By AdvocateDaily.com Staff
Health and safety are becoming more prominent concerns for employers, regardless of the types of workplaces they operate, Toronto employment lawyer Doug MacLeod tells AdvocateDaily.com.
MacLeod, principal of MacLeod Law Firm, says that employers of all kinds have felt the impact of a series of recent changes to Ontario’s Occupational Health and Safety Act (OHSA).
“Health and safety have always been an important part of managing a workplace, but because of these changes, employers are having to deal with these kinds of issues more often,” he says.
For example, MacLeod says businesses — where employees are concentrated in offices — have been particularly affected by Bill 132, which amended the OHSA by mandating employers to conduct investigations into incidents of alleged workplace harassment. The bill also explicitly expanded the definition of workplace harassment to include sexual harassment and provides provincial inspectors with the power to order an impartial investigation at the employer’s expense.
The new law was a supplement to the earlier Bill 168, which introduced requirements for risk assessments and policies regarding workplace violence and harassment.
“Harassment can occur in any workplace, but where you’ve got workers in close quarters, personal conflicts are more likely to rise to the level requiring a complaint and investigation,” he says. “Employees are much more educated now on their rights, and are willing to file complaints, so it has gained more traction recently.
“For employers, they need to ensure they have a written policy regarding workplace harassment and the complaint process, as well as someone on staff trained in how to investigate them,” MacLeod says.
At the more dangerous end of the workplace spectrum, businesses in construction and manufacturing industries should be aware of OHSA amendments enacted last year that hiked the maximum fines payable by individuals and corporations convicted of violations, he says.
For individuals, the top fine increased four-fold from $25,000 to $100,000, while the potential liability for corporations tripled from $500,000 to $1.5 million.
“Inherently unsafe workplaces such as construction sites, or manufacturers where heavy machinery is in use, are those where accidents are more common,” says MacLeod, who adds that many business owners are unaware that fines upon conviction will actually be considerably higher than the face value, thanks to a 25-per-cent victim surcharge automatically imposed by courts.
Although no case has come close to hitting the new caps, he says that could change as judges take a company’s size and previous accident record into consideration when setting penalties.
“Fines for accidents involving fatalities have been creeping up steadily over the years, and unless you’re a really small employer, you could be looking at a six-figure amount,” MacLeod says.
In any case, he says smaller companies could find themselves crippled by a fine that falls well short of the maximum levels, depending on their circumstances.
“If you’re a large car manufacturer making billions per year, $100,000 is not going to have the same impact as if you’re an auto mechanic making $20,000,” MacLeod says. “One of the main factors judges will look at on sentencing is deterrence. They don’t want employers thinking they have a licence to run an unsafe work environment.”

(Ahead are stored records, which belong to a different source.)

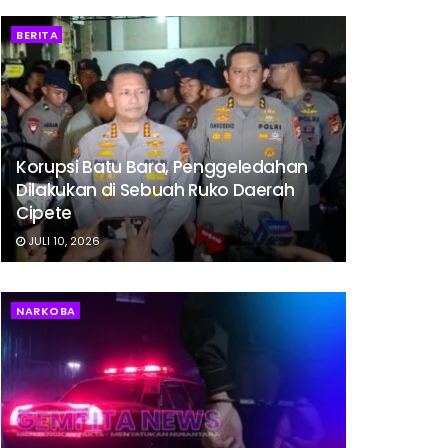
BERITA
Korupsi Batu Bara, Penggeledahan
Dilakukan di Sebuah Ruko Daerah
Cipete
JULI 10, 2026
NARKOBA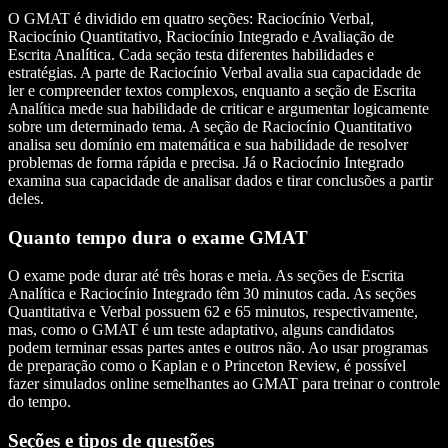
O GMAT é dividido em quatro seções: Raciocínio Verbal,
Raciocínio Quantitativo, Raciocínio Integrado e Avaliação de
Escrita Analítica. Cada seção testa diferentes habilidades e
estratégias. A parte de Raciocínio Verbal avalia sua capacidade de
ler e compreender textos complexos, enquanto a seção de Escrita
Analítica mede sua habilidade de criticar e argumentar logicamente
sobre um determinado tema. A seção de Raciocínio Quantitativo
analisa seu domínio em matemática e sua habilidade de resolver
problemas de forma rápida e precisa. Já o Raciocínio Integrado
examina sua capacidade de analisar dados e tirar conclusões a partir
deles.
Quanto tempo dura o exame GMAT
O exame pode durar até três horas e meia. As seções de Escrita
Analítica e Raciocínio Integrado têm 30 minutos cada. As seções
Quantitativa e Verbal possuem 62 e 65 minutos, respectivamente,
mas, como o GMAT é um teste adaptativo, alguns candidatos
podem terminar essas partes antes e outros não. Ao usar programas
de preparação como o Kaplan e o Princeton Review, é possível
fazer simulados online semelhantes ao GMAT para treinar o controle
do tempo.
Seções e tipos de questões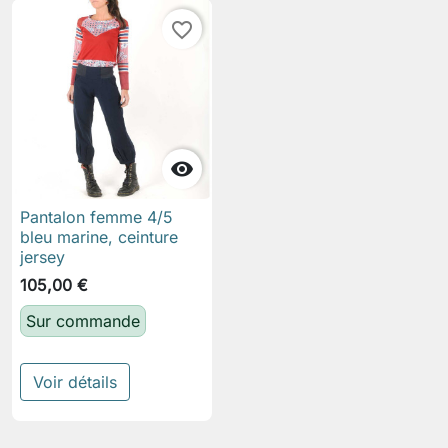
favorite_border

Pantalon femme 4/5
bleu marine, ceinture
jersey
105,00 €
Sur commande
Voir détails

But, it’s not just fatalities that can result in convictions under the OHSA.
“Fines for workplace accidents that result in a ‘critical injury’ are also going up,” says MacLeod, who explains that the definition covers a wide range of incidents involving broken bones or blood loss.
“It can be a fairly minor injury, relatively speaking, such as a broken finger, that attracts a significant fine,” he says.
According to the Ministry of Labour, a second OHSA conviction recently resulted in a fine of $90,000, plus the victim surcharge following a worker’s critical injury involving a forklift.
When workplace injuries occur, MacLeod says employers should immediately launch an investigation in conjunction with notifying the ministry, in order to collect evidence surrounding the incident.
“You’ll want to interview witnesses, take pictures, and determine if workplace policies and safety protocols were followed,” he says, adding that employers can defend against OHSA charges on the basis of due diligence.
According to MacLeod, waiting until charges are laid is ill-advised since ministry officials often leave that decision until the end of the year-long investigation period they are given by law.
“By that time, you can’t really go back and investigate properly, so it’s hard to prove that you did everything to avoid the accident that was reasonably expected of you.”